Under the so-called Lascelles Principles (which Johnson was quizzed about by the Liaison Committee today), a monarch can deny a request to dissolve parliament before an election if the existing parliament is still “vital, viable, and capable of doing its job” and she can find another prime minister who could “govern for a reasonable period with a working majority in the House of Commons”. (The third principle, that a general election would be “detrimental to the national economy”, reportedly no longer features in the Cabinet Office’s internal guidance.)

In reality, as my colleague Harry Lambert pointed out on the New Statesman podcast, it is unlikely that Johnson would reach this point. The 1922 Committee of back-bench Tory MPs would find a way to immediately meet and expedite a second vote of no confidence in the Prime Minister before he had a chance to go the Palace, he argues.
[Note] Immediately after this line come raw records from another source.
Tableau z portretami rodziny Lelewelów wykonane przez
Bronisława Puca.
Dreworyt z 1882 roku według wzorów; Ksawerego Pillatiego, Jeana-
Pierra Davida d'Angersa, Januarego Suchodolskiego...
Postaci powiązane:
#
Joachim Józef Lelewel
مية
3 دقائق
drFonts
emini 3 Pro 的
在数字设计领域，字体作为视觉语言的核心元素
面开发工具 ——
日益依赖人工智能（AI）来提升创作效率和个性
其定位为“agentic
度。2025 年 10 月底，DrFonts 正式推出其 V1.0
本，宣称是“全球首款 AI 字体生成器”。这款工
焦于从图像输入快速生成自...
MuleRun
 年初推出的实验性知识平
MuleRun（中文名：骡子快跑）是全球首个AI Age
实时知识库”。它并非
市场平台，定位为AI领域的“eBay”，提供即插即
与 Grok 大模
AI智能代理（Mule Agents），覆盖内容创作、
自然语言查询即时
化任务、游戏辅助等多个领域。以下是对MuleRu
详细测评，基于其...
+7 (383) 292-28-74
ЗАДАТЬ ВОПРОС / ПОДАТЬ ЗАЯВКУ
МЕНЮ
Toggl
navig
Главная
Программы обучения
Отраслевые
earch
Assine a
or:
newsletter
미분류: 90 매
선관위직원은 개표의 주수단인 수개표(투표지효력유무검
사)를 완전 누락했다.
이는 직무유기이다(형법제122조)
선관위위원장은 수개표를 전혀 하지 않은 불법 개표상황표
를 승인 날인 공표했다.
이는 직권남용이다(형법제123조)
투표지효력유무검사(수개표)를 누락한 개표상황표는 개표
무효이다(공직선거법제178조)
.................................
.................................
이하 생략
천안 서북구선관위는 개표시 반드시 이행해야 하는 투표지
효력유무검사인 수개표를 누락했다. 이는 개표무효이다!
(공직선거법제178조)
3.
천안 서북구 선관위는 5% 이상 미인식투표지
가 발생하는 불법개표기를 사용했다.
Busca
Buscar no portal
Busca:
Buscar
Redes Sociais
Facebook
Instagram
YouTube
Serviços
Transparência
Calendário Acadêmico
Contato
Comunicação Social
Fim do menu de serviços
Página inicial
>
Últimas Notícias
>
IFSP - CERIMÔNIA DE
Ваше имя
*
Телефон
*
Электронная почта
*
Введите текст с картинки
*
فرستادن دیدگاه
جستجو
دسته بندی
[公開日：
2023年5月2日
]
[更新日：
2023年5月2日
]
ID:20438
Who would win a general election today?

As my colleague Ben Walker writes at our polling and data site, State of the Nation, “if an election was held now it would be reasonable to assume, once tactical voting is accounted for, that Labour would win a slim majority”.

The New Statesman’s Britain Predicts model, which doesn’t account for tactical voting, has Labour on 306 seats, with the Tories suffering big losses in marginal constituencies and suburban, commuter-belt seats in the south and east of England.

Starmer also leads public opinion as the preferred prime minister (something Ed Miliband never managed) and for likeability, while Labour now leads on which party is best to manage the economy too: all key metrics for winning general elections.